The SEA's data reveals that the import of refined oils, including palmolein and refined soyabean oil, has increased significantly. This trend is attributed to the growing demand for ready-to-cook oils, which has led to a surge in imports from countries like Malaysia and Indonesia. The SEA's executive director, Mr. B.V. Mehta, emphasized the need for a comprehensive strategy to reduce this dependency, suggesting that "India must focus on increasing domestic production and encouraging the use of locally produced oils to ensure a more sustainable and self-reliant edible oil industry."

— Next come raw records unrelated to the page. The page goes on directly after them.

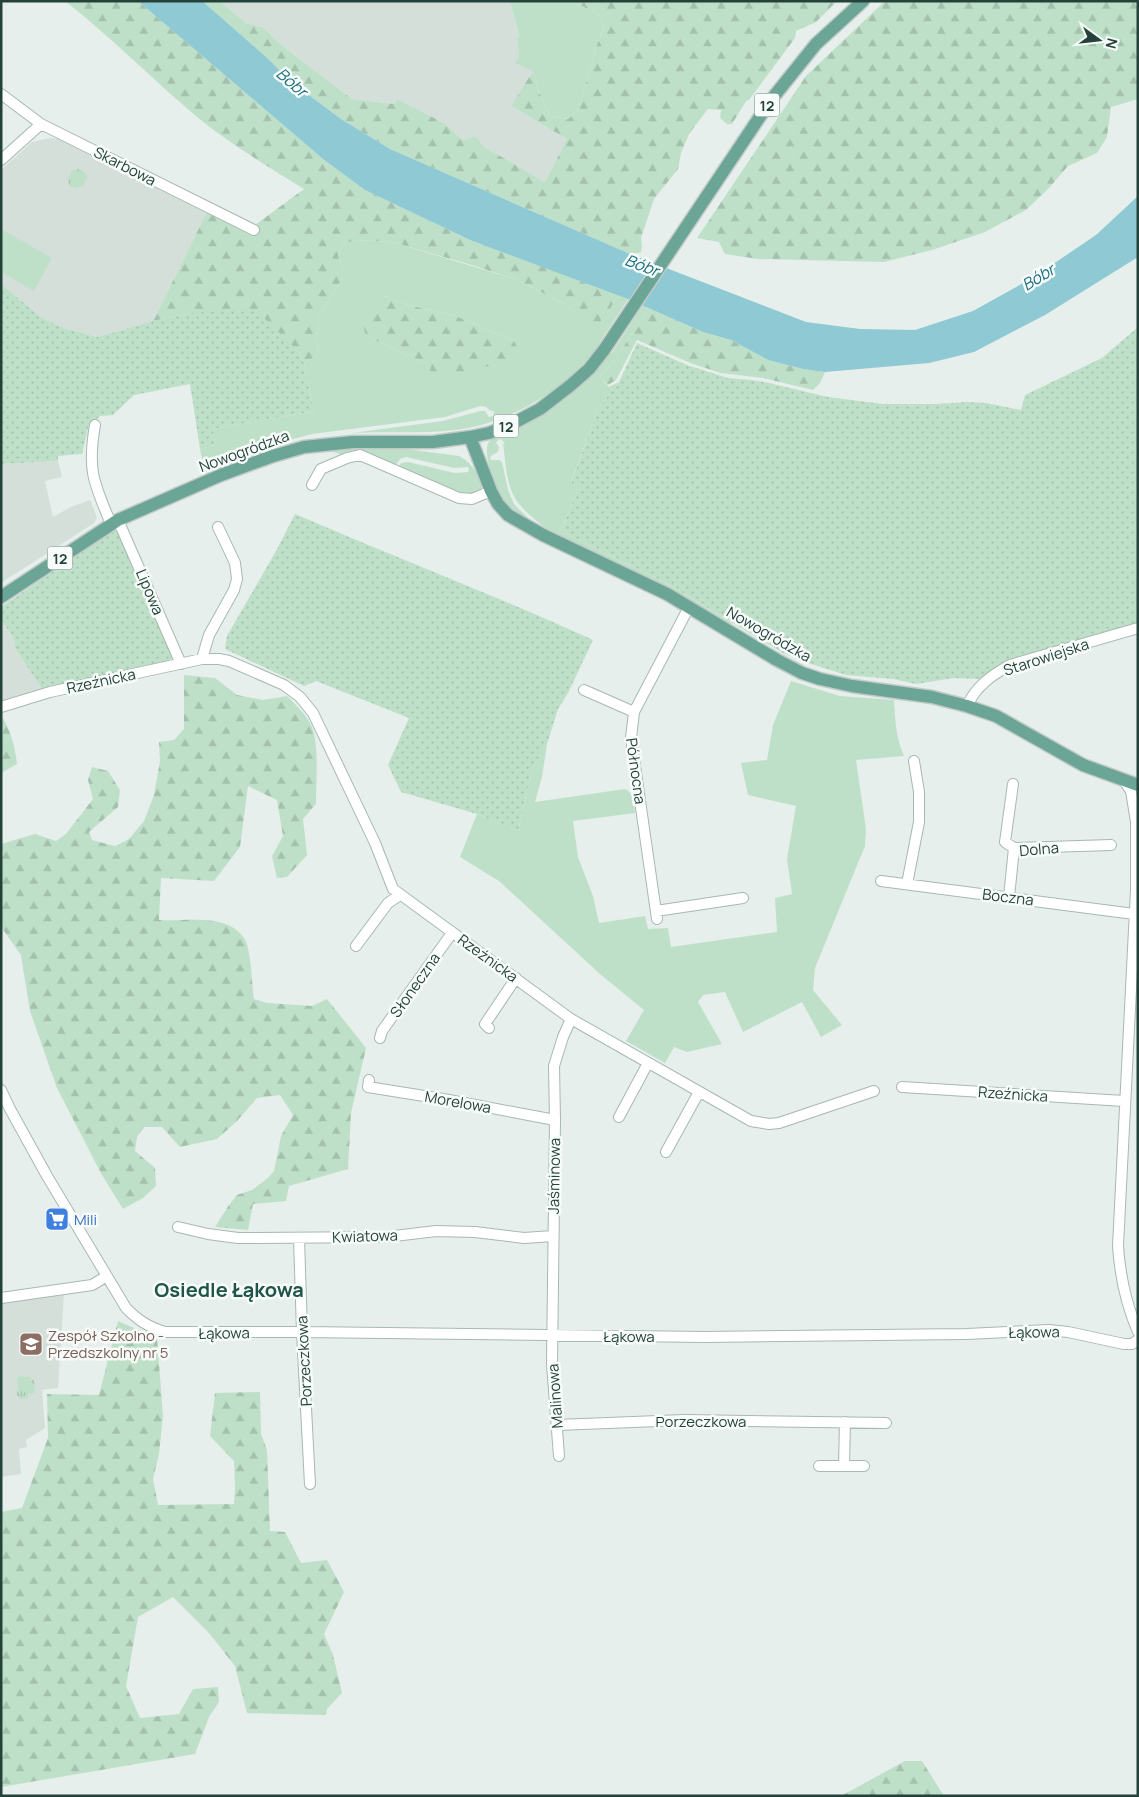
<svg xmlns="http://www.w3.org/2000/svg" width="1139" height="1797" font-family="Manrope,sans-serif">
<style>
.built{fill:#d4dfda}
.grass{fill:#bfe0c8;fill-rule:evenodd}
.forest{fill:url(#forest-firs)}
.park{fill:url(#park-tufts)}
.garden{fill:url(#garden-dots)}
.water{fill:#8ec9d4}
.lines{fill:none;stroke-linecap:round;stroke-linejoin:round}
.minor-casing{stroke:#a8b8b2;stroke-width:12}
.major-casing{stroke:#c2cac8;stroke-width:15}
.minor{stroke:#fff;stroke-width:10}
.major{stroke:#6aa596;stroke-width:12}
.labels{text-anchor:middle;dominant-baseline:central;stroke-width:5;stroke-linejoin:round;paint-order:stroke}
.shield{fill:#f7fbf9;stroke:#637a73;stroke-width:1}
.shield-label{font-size:14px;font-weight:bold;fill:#24423a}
.street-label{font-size:15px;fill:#24423a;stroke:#f7fbf9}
.shop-label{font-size:15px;fill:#366cbe;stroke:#f7fbf9;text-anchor:start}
.education-label{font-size:15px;fill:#785e54;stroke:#f7fbf9;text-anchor:start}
.water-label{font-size:16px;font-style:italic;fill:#1c6f80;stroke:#f7fbf9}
.district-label{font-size:20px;font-weight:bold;fill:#1f5548;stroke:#f7fbf9}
</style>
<defs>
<pattern id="forest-firs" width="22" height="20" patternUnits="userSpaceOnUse" patternTransform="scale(1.25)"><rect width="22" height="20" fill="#bfe0c8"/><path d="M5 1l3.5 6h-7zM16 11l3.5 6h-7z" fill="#a4c1ad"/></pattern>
<pattern id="park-tufts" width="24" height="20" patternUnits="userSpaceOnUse" patternTransform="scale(1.25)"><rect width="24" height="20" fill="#bfe0c8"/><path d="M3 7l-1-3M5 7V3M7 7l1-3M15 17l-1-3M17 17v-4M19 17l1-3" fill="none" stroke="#a4c1ad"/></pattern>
<pattern id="garden-dots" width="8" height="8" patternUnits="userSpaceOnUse" patternTransform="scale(1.25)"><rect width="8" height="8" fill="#bfe0c8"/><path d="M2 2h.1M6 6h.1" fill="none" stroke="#a4c1ad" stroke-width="1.8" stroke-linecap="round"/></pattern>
</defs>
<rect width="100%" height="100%" fill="#e6efeb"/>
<path class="built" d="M 220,1 L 510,1 L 519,37 L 517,39 L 519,57 L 533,71 L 511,106 L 567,139 L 545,182 L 483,146 L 476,136 L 463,140 L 444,123 L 397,99 L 394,104 L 352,99 L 280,44 L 264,28 L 246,23 Z
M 50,138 L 58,139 L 207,212 L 153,321 L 97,337 L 64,328 L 51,322 L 42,318 L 1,284 L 1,170 L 32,142 Z
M 58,461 L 62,477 L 45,481 L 53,517 L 71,507 L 90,500 L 97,518 L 94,523 L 1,583 L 1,464 Z
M 1,619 L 15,641 L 14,647 L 42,689 L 1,702 Z
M 64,1293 L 58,1388 L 42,1390 L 45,1428 L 26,1440 L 27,1447 L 19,1449 L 21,1474 L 1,1477 L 1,1301 Z"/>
<path class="grass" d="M 202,1 L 220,1 L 246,23 L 238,34 Z
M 510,1 L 571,1 L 599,14 L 604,27 L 596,47 L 579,109 L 568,119 L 550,116 L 539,92 L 533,71 L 515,63 L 519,57 L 517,39 L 519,36 Z
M 1,229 L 52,258 L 34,291 L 1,272 Z
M 358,240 L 392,242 L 515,279 L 565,304 L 577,315 L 607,314 L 618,295 L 628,299 L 599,343 L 600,345 C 565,389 512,423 455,430 C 421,434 387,431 352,433 L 443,421 L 480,411 L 485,411 L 489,417 L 493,416 L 494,411 L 491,411 L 486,407 L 480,406 L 445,417 L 312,434 L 270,445 L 205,472 L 200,449 L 215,445 L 213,429 L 314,411 L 304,363 L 319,354 L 316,337 L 319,317 L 343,278 L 343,269 L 338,256 L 344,243 ZM 382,295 L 404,304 L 456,316 L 515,342 L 431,366 L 366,336 L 377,304 Z
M 643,305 L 649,308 L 618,355 L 600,377 L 609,387 L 619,382 L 598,409 L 571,482 L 579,486 L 561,531 L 666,583 L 732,623 L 729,625 L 550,532 C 540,523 528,515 520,505 C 506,490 506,463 503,444 L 505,443 L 502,440 L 499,439 L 496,443 L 499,447 L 498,452 L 491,456 L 490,460 L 499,460 L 502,462 L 508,490 L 514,504 L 532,522 C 522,517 512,512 504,503 C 497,494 481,451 489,442 C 492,437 531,422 540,417 C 568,400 589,378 609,352 L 612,353 Z
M 391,447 L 459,456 C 470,461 483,477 481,490 L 474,494 L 463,495 L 398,467 L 401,463 L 408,462 L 455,473 L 468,472 L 469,470 L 468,467 L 454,468 L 406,457 L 400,459 L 395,466 L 345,456 L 328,450 Z
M 791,681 L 840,696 L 894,700 C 895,720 896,738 904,756 L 856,760 L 866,829 L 865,846 L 815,968 L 813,990 L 842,1025 L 821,1037 L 802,1002 L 743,1032 L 725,992 L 703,995 L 698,1002 L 722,1044 L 687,1052 L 674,1047 L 665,1063 L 626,1041 L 644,1010 L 600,974 L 499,881 L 460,857 L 477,814 L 518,831 L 532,769 L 547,744 L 542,777 L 535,802 L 625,789 C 635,794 634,803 635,813 L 573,821 L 578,857 L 593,896 L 599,923 L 645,916 L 648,929 L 668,928 L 671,947 L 777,932 L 775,898 L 792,894 L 787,859 L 796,806 L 748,795 L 741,763 L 767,760 L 773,725 Z"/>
<path class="forest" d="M 65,1 L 138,1 L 323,159 L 365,190 L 470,240 L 618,295 L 607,314 L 598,324 L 577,315 L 565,304 L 515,279 L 475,266 L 392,242 L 358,240 L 344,243 L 338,256 L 343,269 L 343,278 L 319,317 L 316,337 L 319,354 L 304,363 L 299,352 L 191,313 L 153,321 L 207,212 L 252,235 L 255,225 L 304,189 C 267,166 230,144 197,117 C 152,79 111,37 65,1 Z
M 571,1 L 837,1 L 816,22 L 796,31 L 795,38 L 749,100 L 746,101 L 732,124 L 727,124 L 720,118 L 721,110 L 708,109 L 689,134 L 681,153 L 678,169 L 654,199 L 641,238 L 642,246 L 641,252 L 630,254 L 390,149 L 341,119 L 290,81 L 238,34 L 246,23 L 264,28 L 280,44 L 352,99 L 394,104 L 397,99 L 444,123 L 463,140 L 476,136 L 483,146 L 545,182 L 567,139 L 511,106 L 533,71 L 539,92 L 550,116 L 568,119 L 579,109 L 596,47 L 604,27 L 599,14 Z
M 885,1 L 1138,1 L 1138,99 L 1111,107 L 1107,137 L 1097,153 L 1068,166 L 1049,188 L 1026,210 L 985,232 L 932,250 L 884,262 L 758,259 L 725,254 L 719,242 L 697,238 L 806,76 Z
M 382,295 L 404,304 L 456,316 L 515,342 L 518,351 L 514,358 L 494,365 L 433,379 L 429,376 L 431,366 L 366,336 L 363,325 Z
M 649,308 L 703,332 L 731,340 L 768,360 L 803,369 L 825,372 L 820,383 L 813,390 L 763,378 L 721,373 L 693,364 L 637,340 L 616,380 L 608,385 L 600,377 L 618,355 Z
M 184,675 L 215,678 L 237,695 L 263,700 L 287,696 C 297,706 309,717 313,730 C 319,751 316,781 316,804 L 303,819 L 307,855 L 287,877 L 277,878 L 272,856 L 283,836 L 277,800 L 248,786 L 240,847 L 214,881 L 161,878 L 159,920 C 185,922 226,912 244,938 C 251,947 252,986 254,999 L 267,1003 L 312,1006 L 327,999 L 366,1048 L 351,1113 L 348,1169 L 289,1186 L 286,1201 L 253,1204 L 248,1230 L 215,1227 L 229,1205 L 237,1195 L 252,1190 L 268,1178 L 274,1171 L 281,1136 L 293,1115 L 280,1095 L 257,1098 L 237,1121 L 217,1139 L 180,1147 L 162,1127 L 144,1127 L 137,1137 L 135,1151 L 155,1168 L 156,1186 L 143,1198 L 123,1209 L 102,1175 L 57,1088 L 30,1011 L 21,955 L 1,927 L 1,844 L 35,834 L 56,841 L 66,834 L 93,799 L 88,780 L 92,767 L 108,771 L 120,790 L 118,807 L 89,832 L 92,840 L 115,846 L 129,839 L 144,821 L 154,795 L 160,761 L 159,742 L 174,740 L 184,729 Z
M 1,715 C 11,731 15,746 17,764 L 1,773 Z
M 118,1321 L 157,1338 L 163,1416 L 159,1454 L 153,1479 L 158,1505 L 234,1504 L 235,1488 L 234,1461 L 210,1436 L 215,1393 L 260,1392 L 261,1434 L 267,1450 L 270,1531 L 285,1532 L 301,1563 L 327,1560 L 344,1592 L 324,1634 L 333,1655 L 342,1693 L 327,1709 L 326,1715 L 247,1713 L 235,1666 L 209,1633 L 173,1597 L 138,1617 L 126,1686 L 140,1718 L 179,1714 L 193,1689 L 218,1687 L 219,1702 L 209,1717 L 195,1754 L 1,1787 L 1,1512 L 22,1508 L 48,1438 L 47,1394 L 99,1395 Z
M 905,1761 L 922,1761 L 944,1796 L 841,1796 Z"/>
<path class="park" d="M 78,169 L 84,172 L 87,176 L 84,185 L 77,188 L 69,186 L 68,179 L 72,170 Z
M 24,1376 L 24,1377 L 30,1377 L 31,1380 L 34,1380 L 35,1393 L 28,1394 L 28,1398 L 20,1399 L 16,1394 L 18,1389 L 17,1377 Z"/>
<path class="garden" d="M 1,284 L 42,318 L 51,322 L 64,328 L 97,337 L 153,321 L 191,313 L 255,309 L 299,352 L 304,363 L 314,411 L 213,429 L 215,445 L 200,449 L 190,384 L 134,395 L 113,415 L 100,416 L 92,424 L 89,424 L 82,454 L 58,456 L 58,461 L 1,464 Z
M 1138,327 L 1138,632 L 998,673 L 985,681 L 980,679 L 954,678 L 916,684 L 893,679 L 846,675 L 808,663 L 783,653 L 666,583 L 561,531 L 579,486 L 571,483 L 598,409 L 619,382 L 637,343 L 687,365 L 728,378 L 752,380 L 769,383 L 828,397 L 883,404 L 936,404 L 967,402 L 986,403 L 1021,410 L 1025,395 L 1102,358 Z
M 295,514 C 394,557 495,595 593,640 L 568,693 L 558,709 L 547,744 L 532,769 L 518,831 L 477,814 L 401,792 L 388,765 L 409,718 L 316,681 L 304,686 L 225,649 L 227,636 L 276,551 Z
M 118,529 L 174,659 L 155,664 L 42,689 L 14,647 L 15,641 L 1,619 L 1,607 L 90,546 Z"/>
<path class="water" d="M 138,1 L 202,1 L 266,57 L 290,81 L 341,119 L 390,149 L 630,254 L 806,322 L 860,329 L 915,330 L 973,311 L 1034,277 L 1096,235 L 1138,196 L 1138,257 L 1045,315 L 974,352 L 929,363 L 825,372 L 803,369 L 768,360 L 731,340 L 703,332 L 628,299 L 470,240 L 365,190 L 323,159 Z"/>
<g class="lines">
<g class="minor-casing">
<path id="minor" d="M 1,94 L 41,124 L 254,230
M 1,160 L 41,124
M 95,425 C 87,471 94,483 111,524
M 312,485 L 321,469 L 347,458 L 360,455 L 459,498 L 472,499 L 491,491
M 118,520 L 181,664
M 202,659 L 209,635 L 234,590 L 237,579 L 235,563 L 218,527
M 584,690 L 634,712
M 967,706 C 976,686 992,675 1010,665 L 1138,628
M 1,707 L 50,692 L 202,659 L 219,659 L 229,661 L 284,685 L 300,697 L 313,713 L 375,843 L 393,889 L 571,1019 L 751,1121 L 769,1124 L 779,1123 L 874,1091
M 1124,781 L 1131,791 L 1136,822 L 1136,890 L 1118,1246 C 1120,1276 1126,1304 1138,1332
M 1013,784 L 1005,842 L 1014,848
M 881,881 L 1134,914
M 907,884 L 919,822 L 919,792 L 914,761
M 1009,897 L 1014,848 L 1111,845
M 656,911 L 743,898
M 657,919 L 631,738 L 634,712 L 689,607
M 356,946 L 388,903 L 400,895
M 489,1028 L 485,1024 L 516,978
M 380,1038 L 382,1031 L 452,933
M 369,1080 L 368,1087 L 449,1100 L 555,1120
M 902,1087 L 1124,1101
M 1,1090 L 10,1109 L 47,1176 L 126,1308 C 138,1320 148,1327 165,1332 L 302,1332 L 705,1337 L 967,1334 L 1049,1330 L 1068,1332 L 1124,1344 L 1132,1344 L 1138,1340
M 619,1117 L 648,1063
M 666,1152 L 699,1092
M 178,1227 L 208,1234 L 238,1238 L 386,1237 L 436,1231 L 475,1232 L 524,1238 L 553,1236
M 299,1238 L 302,1332 L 310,1484
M 1,1298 L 92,1285 L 107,1276
M 557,1425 L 684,1420 L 886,1423
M 559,1456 L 552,1364 L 555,1120 L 554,1066 L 563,1037 L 571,1019
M 819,1466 L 844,1466 L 845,1422
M 844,1466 L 864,1466"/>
</g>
<g class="major-casing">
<path id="major" d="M 470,437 L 491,491 L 498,504 L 508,515 L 543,535 L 667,594 L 777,660 L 802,673 L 820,679 L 852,686 L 932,697 L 967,706 L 996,716 L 1083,765 L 1138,785
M 1,597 L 118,520 L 221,475 L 273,456 L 304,447 L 353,442 L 433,442 L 470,437 L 489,433 L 510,425 L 540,409 L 571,385 L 589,369 L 604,350 L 771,100 L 816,44 L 863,1"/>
</g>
<use href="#minor" class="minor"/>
<use href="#major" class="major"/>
</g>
<defs>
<g id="supermarket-square" transform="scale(1.25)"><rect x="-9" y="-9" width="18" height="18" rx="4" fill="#3f7fe0" stroke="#f7fbf9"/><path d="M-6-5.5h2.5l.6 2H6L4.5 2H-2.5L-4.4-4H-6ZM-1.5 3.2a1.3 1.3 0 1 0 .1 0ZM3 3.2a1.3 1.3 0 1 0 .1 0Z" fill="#fff"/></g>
<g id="school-square" transform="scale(1.25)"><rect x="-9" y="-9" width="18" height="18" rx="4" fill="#8d6e63" stroke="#f7fbf9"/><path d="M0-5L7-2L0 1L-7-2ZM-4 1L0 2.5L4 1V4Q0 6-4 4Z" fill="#fff"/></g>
</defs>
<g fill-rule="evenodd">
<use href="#supermarket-square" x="57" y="1219"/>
<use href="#school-square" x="31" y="1344"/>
</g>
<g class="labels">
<g class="shield">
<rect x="754.5" y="93.5" width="25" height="23" rx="4"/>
<rect x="493.5" y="414.5" width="25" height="23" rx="4"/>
<rect x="47.5" y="546.5" width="25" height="23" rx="4"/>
</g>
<g class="shield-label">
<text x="767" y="105">12</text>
<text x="506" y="426">12</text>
<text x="60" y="558">12</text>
</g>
<g class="street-label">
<text transform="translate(125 166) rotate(27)">Skarbowa</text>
<text transform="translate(244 451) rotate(-20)">Nowogródzka</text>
<text transform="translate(150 592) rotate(67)">Lipowa</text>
<text transform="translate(769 634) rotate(30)">Nowogródzka</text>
<text transform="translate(1046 657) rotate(-18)">Starowiejska</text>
<text transform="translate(101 681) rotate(-12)">Rzeźnicka</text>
<text transform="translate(636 771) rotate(82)">Północna</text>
<text transform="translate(1039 849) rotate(-5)">Dolna</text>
<text transform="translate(1008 897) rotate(7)">Boczna</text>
<text transform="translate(488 958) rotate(36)">Rzeźnicka</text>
<text transform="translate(415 985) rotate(-55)">Słoneczna</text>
<text transform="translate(1013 1094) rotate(4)">Rzeźnicka</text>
<text transform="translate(458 1102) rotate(10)">Morelowa</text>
<text transform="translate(554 1176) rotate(-89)">Jaśminowa</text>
<text transform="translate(365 1236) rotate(-2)">Kwiatowa</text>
<text transform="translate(1034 1332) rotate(-1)">Łąkowa</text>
<text transform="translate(224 1333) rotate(-1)">Łąkowa</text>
<text x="629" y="1336">Łąkowa</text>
<text transform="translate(304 1361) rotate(-93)">Porzeczkowa</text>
<text transform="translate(555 1396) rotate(-94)">Malinowa</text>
<text x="701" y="1421">Porzeczkowa</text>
</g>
<g class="shop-label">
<text x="74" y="1219">Mili</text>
</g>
<g class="education-label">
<text x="48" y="1335">Zespół Szkolno -<tspan x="48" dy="17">Przedszkolny nr 5</tspan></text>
</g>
<g class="water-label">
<text transform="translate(292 82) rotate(41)">Bóbr</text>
<text transform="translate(642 265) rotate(21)">Bóbr</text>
<text transform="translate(1038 277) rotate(-32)">Bóbr</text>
</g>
<g class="district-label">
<text x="229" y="1289">Osiedle Łąkowa</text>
</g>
</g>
<rect width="1139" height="1797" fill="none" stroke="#24423a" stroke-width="5"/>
<g transform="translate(1099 40) rotate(105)" stroke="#f7fbf9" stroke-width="4" paint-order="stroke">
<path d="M0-4L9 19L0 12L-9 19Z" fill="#24423a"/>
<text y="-8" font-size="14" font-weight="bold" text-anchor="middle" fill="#24423a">N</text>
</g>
</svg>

As the new marketing year unfolds, the Indian government and industry stakeholders are expected to address this critical issue. The challenge lies in balancing the immediate need to meet domestic demand with the long-term goal of reducing the country's reliance on imported edible oils. The upcoming months will be crucial in shaping the future of India's edible oil market and its impact on the nation's economy and food security.